Novel Empirical Likelihood Inference for the Mean Difference with Right-Censored Data
Yichuan Zhao (Georgia State University)
Abstract: This paper focuses on comparing two means and finding a confidence interval for the difference of two means with right-censored data using the empirical likelihood method combined with the i.i.d. random functions representation. Some early researchers proposed empirical likelihood-based confidence intervals for the mean difference based on right-censored data using the synthetic data approach. However, their empirical log-likelihood ratio statistic has a scaled chi-squared distribution. To avoid the estimation of the scale parameter in constructing confidence intervals, we propose an empirical likelihood method based on the i.i.d. representation of Kaplan–Meier weights involved in the empirical likelihood ratio. We obtain the standard chi-squared distribution. We also apply the adjusted empirical likelihood to improve coverage accuracy for small samples. We investigate a new empirical likelihood method, the mean empirical likelihood, within the framework of our study. Via extensive simulations, the proposed empirical likelihood confidence interval has better coverage accuracy than those from existing methods. Finally, our findings are illustrated with a real data set.

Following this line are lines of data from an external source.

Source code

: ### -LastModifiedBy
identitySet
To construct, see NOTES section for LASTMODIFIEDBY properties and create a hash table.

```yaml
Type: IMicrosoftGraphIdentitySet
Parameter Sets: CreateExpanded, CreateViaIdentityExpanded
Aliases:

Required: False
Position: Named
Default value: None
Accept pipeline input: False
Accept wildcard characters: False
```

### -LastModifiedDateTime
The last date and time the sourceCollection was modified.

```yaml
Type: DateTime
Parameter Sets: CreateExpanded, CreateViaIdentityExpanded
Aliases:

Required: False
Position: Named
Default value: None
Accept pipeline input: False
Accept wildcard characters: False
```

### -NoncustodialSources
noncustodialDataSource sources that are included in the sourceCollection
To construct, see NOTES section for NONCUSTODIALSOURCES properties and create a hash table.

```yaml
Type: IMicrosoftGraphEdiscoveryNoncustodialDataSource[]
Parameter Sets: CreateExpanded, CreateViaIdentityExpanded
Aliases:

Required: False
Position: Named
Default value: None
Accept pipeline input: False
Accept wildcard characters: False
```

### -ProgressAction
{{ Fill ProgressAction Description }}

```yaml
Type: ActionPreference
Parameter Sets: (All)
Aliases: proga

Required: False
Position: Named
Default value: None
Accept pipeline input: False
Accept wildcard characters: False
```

Steering the Attention of Large Language Models
Tuo Zhao (Georgia Institute of Technology)
Abstract: Large language models (LLMs) like ChatGPT and GPT-4 are transforming our daily lives through their ability to generate human-like text. The superior performance of LLMs stems from massive transformer models, self-attention mechanisms, pre-training on massive datasets, and fine-tuning with human feedback.

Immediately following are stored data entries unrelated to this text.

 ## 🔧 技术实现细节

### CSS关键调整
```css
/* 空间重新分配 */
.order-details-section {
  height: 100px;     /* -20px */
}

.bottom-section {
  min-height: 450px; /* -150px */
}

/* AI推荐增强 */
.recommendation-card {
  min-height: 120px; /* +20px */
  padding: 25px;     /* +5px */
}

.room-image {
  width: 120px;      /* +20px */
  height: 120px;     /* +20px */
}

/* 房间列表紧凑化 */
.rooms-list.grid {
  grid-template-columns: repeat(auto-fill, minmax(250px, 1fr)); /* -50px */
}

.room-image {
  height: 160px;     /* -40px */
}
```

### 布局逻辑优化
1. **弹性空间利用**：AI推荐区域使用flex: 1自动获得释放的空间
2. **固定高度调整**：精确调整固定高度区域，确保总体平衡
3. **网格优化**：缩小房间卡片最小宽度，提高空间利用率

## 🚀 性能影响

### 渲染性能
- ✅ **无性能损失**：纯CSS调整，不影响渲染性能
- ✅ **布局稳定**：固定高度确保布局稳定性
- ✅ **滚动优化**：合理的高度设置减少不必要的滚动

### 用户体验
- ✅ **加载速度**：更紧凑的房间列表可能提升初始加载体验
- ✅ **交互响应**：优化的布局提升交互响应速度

In this talk, I will first provide an overview of LLMs with a focus on self-attention mechanisms, and then share some recent advance on steering the self-attention of LLMs to better align them with a user’s prompts and instructions. Specifically, through simple and efficient post-hoc attention reweighting, we can highlight critical content specified by the user, enhancing the instruction-following capabilities of LLMs. This allows us to exert more control over how LLMs allocate attention, leading to more controllable and beneficial LLMs.